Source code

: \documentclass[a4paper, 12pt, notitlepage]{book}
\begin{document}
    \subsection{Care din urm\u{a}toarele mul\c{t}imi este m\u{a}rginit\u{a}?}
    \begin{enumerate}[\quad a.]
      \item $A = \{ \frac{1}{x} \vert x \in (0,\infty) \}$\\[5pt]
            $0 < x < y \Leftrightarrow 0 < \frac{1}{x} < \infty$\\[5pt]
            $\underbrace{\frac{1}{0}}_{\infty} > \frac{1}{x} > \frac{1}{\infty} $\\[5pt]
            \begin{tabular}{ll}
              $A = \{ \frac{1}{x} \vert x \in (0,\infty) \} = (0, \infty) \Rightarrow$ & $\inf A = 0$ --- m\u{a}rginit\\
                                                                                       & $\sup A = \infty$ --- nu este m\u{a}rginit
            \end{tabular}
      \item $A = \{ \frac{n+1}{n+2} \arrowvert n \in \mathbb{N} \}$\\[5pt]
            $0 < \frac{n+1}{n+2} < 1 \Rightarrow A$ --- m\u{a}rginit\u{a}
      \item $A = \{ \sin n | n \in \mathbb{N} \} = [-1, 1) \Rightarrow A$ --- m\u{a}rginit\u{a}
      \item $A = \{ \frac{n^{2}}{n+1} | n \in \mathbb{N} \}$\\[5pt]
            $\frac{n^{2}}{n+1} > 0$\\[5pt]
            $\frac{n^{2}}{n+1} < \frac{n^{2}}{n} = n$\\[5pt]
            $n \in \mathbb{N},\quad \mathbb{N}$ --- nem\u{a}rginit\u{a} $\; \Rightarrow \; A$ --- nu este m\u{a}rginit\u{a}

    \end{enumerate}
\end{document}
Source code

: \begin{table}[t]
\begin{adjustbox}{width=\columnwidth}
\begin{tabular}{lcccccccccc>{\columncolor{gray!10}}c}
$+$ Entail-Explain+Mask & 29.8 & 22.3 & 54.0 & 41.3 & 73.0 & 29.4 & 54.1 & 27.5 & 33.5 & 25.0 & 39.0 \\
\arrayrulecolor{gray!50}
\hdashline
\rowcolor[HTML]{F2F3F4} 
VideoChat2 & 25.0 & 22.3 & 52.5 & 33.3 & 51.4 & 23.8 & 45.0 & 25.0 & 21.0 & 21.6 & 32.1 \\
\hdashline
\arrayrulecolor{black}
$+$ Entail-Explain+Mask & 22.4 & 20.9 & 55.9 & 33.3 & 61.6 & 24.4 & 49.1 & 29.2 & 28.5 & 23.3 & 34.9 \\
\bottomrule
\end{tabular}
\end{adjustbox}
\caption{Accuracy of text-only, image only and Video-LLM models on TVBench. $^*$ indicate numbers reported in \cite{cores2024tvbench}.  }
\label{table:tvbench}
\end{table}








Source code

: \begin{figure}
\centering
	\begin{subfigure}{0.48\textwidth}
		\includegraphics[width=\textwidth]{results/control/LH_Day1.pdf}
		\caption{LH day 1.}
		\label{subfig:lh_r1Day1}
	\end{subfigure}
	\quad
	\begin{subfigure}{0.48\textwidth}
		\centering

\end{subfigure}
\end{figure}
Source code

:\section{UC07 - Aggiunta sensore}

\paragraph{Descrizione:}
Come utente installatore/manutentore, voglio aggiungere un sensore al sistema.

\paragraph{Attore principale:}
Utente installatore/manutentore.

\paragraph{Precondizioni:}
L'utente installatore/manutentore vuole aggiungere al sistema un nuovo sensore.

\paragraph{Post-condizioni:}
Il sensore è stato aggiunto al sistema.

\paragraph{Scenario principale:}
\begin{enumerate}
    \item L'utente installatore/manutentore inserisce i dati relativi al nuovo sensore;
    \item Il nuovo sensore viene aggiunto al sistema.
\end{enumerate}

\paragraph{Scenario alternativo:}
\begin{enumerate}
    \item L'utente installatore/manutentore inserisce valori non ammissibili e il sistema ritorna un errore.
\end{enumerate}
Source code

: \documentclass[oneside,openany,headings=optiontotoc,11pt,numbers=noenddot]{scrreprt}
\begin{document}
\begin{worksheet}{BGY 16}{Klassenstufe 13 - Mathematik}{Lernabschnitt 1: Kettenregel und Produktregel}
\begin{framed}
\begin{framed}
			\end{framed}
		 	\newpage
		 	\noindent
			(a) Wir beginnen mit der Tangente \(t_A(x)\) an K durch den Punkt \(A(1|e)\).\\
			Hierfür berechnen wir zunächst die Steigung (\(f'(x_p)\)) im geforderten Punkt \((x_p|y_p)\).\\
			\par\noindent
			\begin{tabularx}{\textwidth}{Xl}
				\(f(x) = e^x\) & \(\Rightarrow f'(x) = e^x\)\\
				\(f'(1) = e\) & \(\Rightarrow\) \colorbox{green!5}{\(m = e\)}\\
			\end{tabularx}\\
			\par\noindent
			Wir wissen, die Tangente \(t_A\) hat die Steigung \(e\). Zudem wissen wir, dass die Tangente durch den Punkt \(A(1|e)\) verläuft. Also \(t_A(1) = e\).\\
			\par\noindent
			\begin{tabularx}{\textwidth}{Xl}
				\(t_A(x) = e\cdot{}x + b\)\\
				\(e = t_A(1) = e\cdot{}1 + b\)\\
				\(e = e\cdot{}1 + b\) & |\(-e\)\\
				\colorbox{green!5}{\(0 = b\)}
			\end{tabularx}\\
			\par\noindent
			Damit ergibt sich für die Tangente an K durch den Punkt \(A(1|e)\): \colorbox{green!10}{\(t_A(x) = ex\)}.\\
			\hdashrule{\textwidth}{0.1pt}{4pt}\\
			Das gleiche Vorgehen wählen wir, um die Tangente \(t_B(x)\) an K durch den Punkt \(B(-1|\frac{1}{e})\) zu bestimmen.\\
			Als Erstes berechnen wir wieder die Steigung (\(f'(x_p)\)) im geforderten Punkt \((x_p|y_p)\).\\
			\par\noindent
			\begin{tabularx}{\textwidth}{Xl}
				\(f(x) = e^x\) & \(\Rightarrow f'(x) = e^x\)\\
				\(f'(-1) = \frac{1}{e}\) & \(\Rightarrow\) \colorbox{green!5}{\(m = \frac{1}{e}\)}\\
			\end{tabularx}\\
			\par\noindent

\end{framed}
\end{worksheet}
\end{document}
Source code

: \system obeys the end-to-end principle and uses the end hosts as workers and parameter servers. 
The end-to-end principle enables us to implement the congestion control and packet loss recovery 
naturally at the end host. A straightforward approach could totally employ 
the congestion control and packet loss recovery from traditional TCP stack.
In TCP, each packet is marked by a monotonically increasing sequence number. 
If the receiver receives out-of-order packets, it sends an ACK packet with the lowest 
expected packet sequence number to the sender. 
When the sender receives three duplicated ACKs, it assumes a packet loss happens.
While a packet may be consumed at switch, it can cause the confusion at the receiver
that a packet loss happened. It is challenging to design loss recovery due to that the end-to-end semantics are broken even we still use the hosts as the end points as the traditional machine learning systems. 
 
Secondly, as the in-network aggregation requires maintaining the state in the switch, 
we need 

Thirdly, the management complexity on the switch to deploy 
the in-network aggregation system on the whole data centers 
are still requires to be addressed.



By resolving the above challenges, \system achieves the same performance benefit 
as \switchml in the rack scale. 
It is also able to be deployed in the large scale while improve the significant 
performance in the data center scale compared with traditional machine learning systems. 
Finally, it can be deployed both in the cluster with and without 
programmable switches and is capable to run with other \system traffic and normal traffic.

● ● ● ●

Exercise goal - Write out every line of the data again, exactly as it reads.

Expected answer -
Source code

: \documentclass[a4paper, 12pt, notitlepage]{book}
\begin{document}
    \subsection{Care din urm\u{a}toarele mul\c{t}imi este m\u{a}rginit\u{a}?}
    \begin{enumerate}[\quad a.]
      \item $A = \{ \frac{1}{x} \vert x \in (0,\infty) \}$\\[5pt]
            $0 < x < y \Leftrightarrow 0 < \frac{1}{x} < \infty$\\[5pt]
            $\underbrace{\frac{1}{0}}_{\infty} > \frac{1}{x} > \frac{1}{\infty} $\\[5pt]
            \begin{tabular}{ll}
              $A = \{ \frac{1}{x} \vert x \in (0,\infty) \} = (0, \infty) \Rightarrow$ & $\inf A = 0$ --- m\u{a}rginit\\
                                                                                       & $\sup A = \infty$ --- nu este m\u{a}rginit
            \end{tabular}
      \item $A = \{ \frac{n+1}{n+2} \arrowvert n \in \mathbb{N} \}$\\[5pt]
            $0 < \frac{n+1}{n+2} < 1 \Rightarrow A$ --- m\u{a}rginit\u{a}
      \item $A = \{ \sin n | n \in \mathbb{N} \} = [-1, 1) \Rightarrow A$ --- m\u{a}rginit\u{a}
      \item $A = \{ \frac{n^{2}}{n+1} | n \in \mathbb{N} \}$\\[5pt]
            $\frac{n^{2}}{n+1} > 0$\\[5pt]
            $\frac{n^{2}}{n+1} < \frac{n^{2}}{n} = n$\\[5pt]
            $n \in \mathbb{N},\quad \mathbb{N}$ --- nem\u{a}rginit\u{a} $\; \Rightarrow \; A$ --- nu este m\u{a}rginit\u{a}

    \end{enumerate}
\end{document}
Source code

: \begin{table}[t]
\begin{adjustbox}{width=\columnwidth}
\begin{tabular}{lcccccccccc>{\columncolor{gray!10}}c}
$+$ Entail-Explain+Mask & 29.8 & 22.3 & 54.0 & 41.3 & 73.0 & 29.4 & 54.1 & 27.5 & 33.5 & 25.0 & 39.0 \\
\arrayrulecolor{gray!50}
\hdashline
\rowcolor[HTML]{F2F3F4} 
VideoChat2 & 25.0 & 22.3 & 52.5 & 33.3 & 51.4 & 23.8 & 45.0 & 25.0 & 21.0 & 21.6 & 32.1 \\
\hdashline
\arrayrulecolor{black}
$+$ Entail-Explain+Mask & 22.4 & 20.9 & 55.9 & 33.3 & 61.6 & 24.4 & 49.1 & 29.2 & 28.5 & 23.3 & 34.9 \\
\bottomrule
\end{tabular}
\end{adjustbox}
\caption{Accuracy of text-only, image only and Video-LLM models on TVBench. $^*$ indicate numbers reported in \cite{cores2024tvbench}.  }
\label{table:tvbench}
\end{table}








Source code

: \begin{figure}
\centering
	\begin{subfigure}{0.48\textwidth}
		\includegraphics[width=\textwidth]{results/control/LH_Day1.pdf}
		\caption{LH day 1.}
		\label{subfig:lh_r1Day1}
	\end{subfigure}
	\quad
	\begin{subfigure}{0.48\textwidth}
		\centering

\end{subfigure}
\end{figure}
Source code

:\section{UC07 - Aggiunta sensore}

\paragraph{Descrizione:}
Come utente installatore/manutentore, voglio aggiungere un sensore al sistema.

\paragraph{Attore principale:}
Utente installatore/manutentore.

\paragraph{Precondizioni:}
L'utente installatore/manutentore vuole aggiungere al sistema un nuovo sensore.

\paragraph{Post-condizioni:}
Il sensore è stato aggiunto al sistema.

\paragraph{Scenario principale:}
\begin{enumerate}
    \item L'utente installatore/manutentore inserisce i dati relativi al nuovo sensore;
    \item Il nuovo sensore viene aggiunto al sistema.
\end{enumerate}

\paragraph{Scenario alternativo:}
\begin{enumerate}
    \item L'utente installatore/manutentore inserisce valori non ammissibili e il sistema ritorna un errore.
\end{enumerate}
Source code

: \documentclass[oneside,openany,headings=optiontotoc,11pt,numbers=noenddot]{scrreprt}
\begin{document}
\begin{worksheet}{BGY 16}{Klassenstufe 13 - Mathematik}{Lernabschnitt 1: Kettenregel und Produktregel}
\begin{framed}
\begin{framed}
			\end{framed}
		 	\newpage
		 	\noindent
			(a) Wir beginnen mit der Tangente \(t_A(x)\) an K durch den Punkt \(A(1|e)\).\\
			Hierfür berechnen wir zunächst die Steigung (\(f'(x_p)\)) im geforderten Punkt \((x_p|y_p)\).\\
			\par\noindent
			\begin{tabularx}{\textwidth}{Xl}
				\(f(x) = e^x\) & \(\Rightarrow f'(x) = e^x\)\\
				\(f'(1) = e\) & \(\Rightarrow\) \colorbox{green!5}{\(m = e\)}\\
			\end{tabularx}\\
			\par\noindent
			Wir wissen, die Tangente \(t_A\) hat die Steigung \(e\). Zudem wissen wir, dass die Tangente durch den Punkt \(A(1|e)\) verläuft. Also \(t_A(1) = e\).\\
			\par\noindent
			\begin{tabularx}{\textwidth}{Xl}
				\(t_A(x) = e\cdot{}x + b\)\\
				\(e = t_A(1) = e\cdot{}1 + b\)\\
				\(e = e\cdot{}1 + b\) & |\(-e\)\\
				\colorbox{green!5}{\(0 = b\)}
			\end{tabularx}\\
			\par\noindent
			Damit ergibt sich für die Tangente an K durch den Punkt \(A(1|e)\): \colorbox{green!10}{\(t_A(x) = ex\)}.\\
			\hdashrule{\textwidth}{0.1pt}{4pt}\\
			Das gleiche Vorgehen wählen wir, um die Tangente \(t_B(x)\) an K durch den Punkt \(B(-1|\frac{1}{e})\) zu bestimmen.\\
			Als Erstes berechnen wir wieder die Steigung (\(f'(x_p)\)) im geforderten Punkt \((x_p|y_p)\).\\
			\par\noindent
			\begin{tabularx}{\textwidth}{Xl}
				\(f(x) = e^x\) & \(\Rightarrow f'(x) = e^x\)\\
				\(f'(-1) = \frac{1}{e}\) & \(\Rightarrow\) \colorbox{green!5}{\(m = \frac{1}{e}\)}\\
			\end{tabularx}\\
			\par\noindent

\end{framed}
\end{worksheet}
\end{document}
Source code

: \system obeys the end-to-end principle and uses the end hosts as workers and parameter servers. 
The end-to-end principle enables us to implement the congestion control and packet loss recovery 
naturally at the end host. A straightforward approach could totally employ 
the congestion control and packet loss recovery from traditional TCP stack.
In TCP, each packet is marked by a monotonically increasing sequence number. 
If the receiver receives out-of-order packets, it sends an ACK packet with the lowest 
expected packet sequence number to the sender. 
When the sender receives three duplicated ACKs, it assumes a packet loss happens.
While a packet may be consumed at switch, it can cause the confusion at the receiver
that a packet loss happened. It is challenging to design loss recovery due to that the end-to-end semantics are broken even we still use the hosts as the end points as the traditional machine learning systems. 
 
Secondly, as the in-network aggregation requires maintaining the state in the switch, 
we need 

Thirdly, the management complexity on the switch to deploy 
the in-network aggregation system on the whole data centers 
are still requires to be addressed.



By resolving the above challenges, \system achieves the same performance benefit 
as \switchml in the rack scale. 
It is also able to be deployed in the large scale while improve the significant 
performance in the data center scale compared with traditional machine learning systems. 
Finally, it can be deployed both in the cluster with and without 
programmable switches and is capable to run with other \system traffic and normal traffic.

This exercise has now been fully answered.